Only the lines from the one containing "assign uio_out = 0;" through the last line of the material should be returned, each exactly as it stands.
++++ SOURCE RECORDS ++++
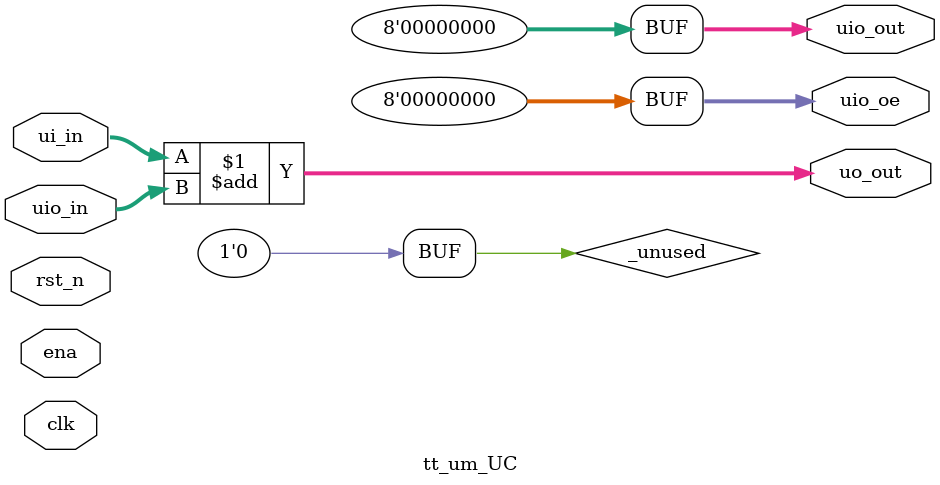
<source format=v>
/*
 * Copyright (c) 2024 Your Name
 * SPDX-License-Identifier: Apache-2.0
 */

`default_nettype none

module tt_um_UC (
    input  wire [7:0] ui_in,    // Dedicated inputs
    output wire [7:0] uo_out,   // Dedicated outputs
    input  wire [7:0] uio_in,   // IOs: Input path
    output wire [7:0] uio_out,  // IOs: Output path
    output wire [7:0] uio_oe,   // IOs: Enable path (active high: 0=input, 1=output)
    input  wire       ena,      // always 1 when the design is powered, so you can ignore it
    input  wire       clk,      // clock
    input  wire       rst_n     // reset_n - low to reset
);

  // All output pins must be assigned. If not used, assign to 0.
  assign uo_out  = ui_in + uio_in;  // Example: ou_out is the sum of ui_in and uio_in
  assign uio_out = 0;
  assign uio_oe  = 0;

  // List all unused inputs to prevent warnings
  wire _unused = &{ena, clk, rst_n, 1'b0};

endmodule

</source>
++++
**EXERCISE OUTPUT:**
  assign uio_out = 0;
  assign uio_oe  = 0;

  // List all unused inputs to prevent warnings
  wire _unused = &{ena, clk, rst_n, 1'b0};

endmodule

</source>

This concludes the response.